_About this exercise_: Could you retype the material, starting at its first line and ending with the line holding "آسیب دیدگی شوند،", and keep the pictures out?
Information supplied Block Start
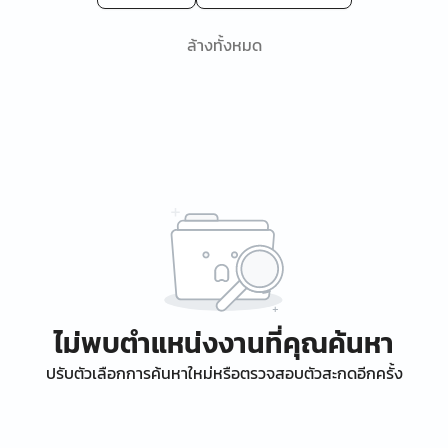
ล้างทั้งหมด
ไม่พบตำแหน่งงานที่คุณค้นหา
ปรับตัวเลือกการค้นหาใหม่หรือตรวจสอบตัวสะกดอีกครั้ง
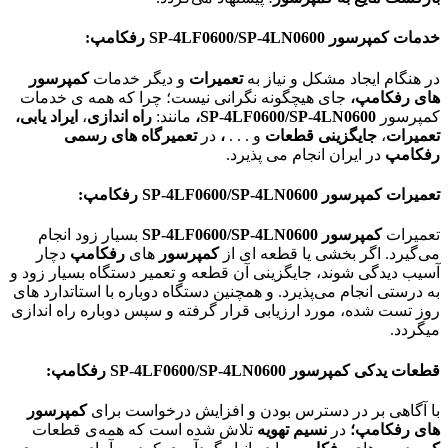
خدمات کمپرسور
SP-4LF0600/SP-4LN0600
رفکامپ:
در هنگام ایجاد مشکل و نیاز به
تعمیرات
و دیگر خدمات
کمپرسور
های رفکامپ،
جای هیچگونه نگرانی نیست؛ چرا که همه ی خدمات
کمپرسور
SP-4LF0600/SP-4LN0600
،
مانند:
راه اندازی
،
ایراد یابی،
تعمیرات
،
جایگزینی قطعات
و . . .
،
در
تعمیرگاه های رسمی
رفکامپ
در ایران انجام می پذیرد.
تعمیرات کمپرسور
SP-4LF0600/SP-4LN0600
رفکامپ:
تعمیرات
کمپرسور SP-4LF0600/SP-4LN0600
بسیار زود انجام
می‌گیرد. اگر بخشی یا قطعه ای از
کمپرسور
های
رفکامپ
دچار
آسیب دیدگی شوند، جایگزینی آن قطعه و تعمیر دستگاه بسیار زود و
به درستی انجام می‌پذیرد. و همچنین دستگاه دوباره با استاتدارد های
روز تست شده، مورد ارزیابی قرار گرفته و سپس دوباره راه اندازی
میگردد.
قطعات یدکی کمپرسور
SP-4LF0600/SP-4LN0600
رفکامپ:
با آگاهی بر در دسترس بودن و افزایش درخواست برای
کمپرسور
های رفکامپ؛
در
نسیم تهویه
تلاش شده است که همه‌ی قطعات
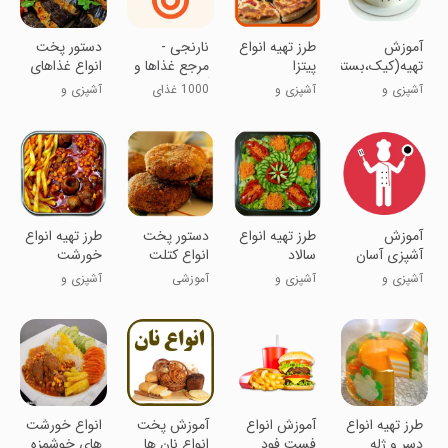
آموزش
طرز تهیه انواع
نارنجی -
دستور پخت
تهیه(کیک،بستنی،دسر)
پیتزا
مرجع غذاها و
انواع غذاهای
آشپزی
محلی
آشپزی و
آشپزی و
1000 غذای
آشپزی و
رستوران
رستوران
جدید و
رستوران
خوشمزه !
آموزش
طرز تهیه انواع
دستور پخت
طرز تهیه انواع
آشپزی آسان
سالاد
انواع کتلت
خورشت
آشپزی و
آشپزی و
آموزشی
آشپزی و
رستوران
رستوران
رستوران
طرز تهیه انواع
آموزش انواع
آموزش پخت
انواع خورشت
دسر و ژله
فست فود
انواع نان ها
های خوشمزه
Information supplied Block End
_Exercise response_:
ล้างทั้งหมด
ไม่พบตำแหน่งงานที่คุณค้นหา
ปรับตัวเลือกการค้นหาใหม่หรือตรวจสอบตัวสะกดอีกครั้ง
خدمات کمپرسور
SP-4LF0600/SP-4LN0600
رفکامپ:
در هنگام ایجاد مشکل و نیاز به
تعمیرات
و دیگر خدمات
کمپرسور
های رفکامپ،
جای هیچگونه نگرانی نیست؛ چرا که همه ی خدمات
کمپرسور
SP-4LF0600/SP-4LN0600
،
مانند:
راه اندازی
،
ایراد یابی،
تعمیرات
،
جایگزینی قطعات
و . . .
،
در
تعمیرگاه های رسمی
رفکامپ
در ایران انجام می پذیرد.
تعمیرات کمپرسور
SP-4LF0600/SP-4LN0600
رفکامپ:
تعمیرات
کمپرسور SP-4LF0600/SP-4LN0600
بسیار زود انجام
می‌گیرد. اگر بخشی یا قطعه ای از
کمپرسور
های
رفکامپ
دچار
آسیب دیدگی شوند، جایگزینی آن قطعه و تعمیر دستگاه بسیار زود و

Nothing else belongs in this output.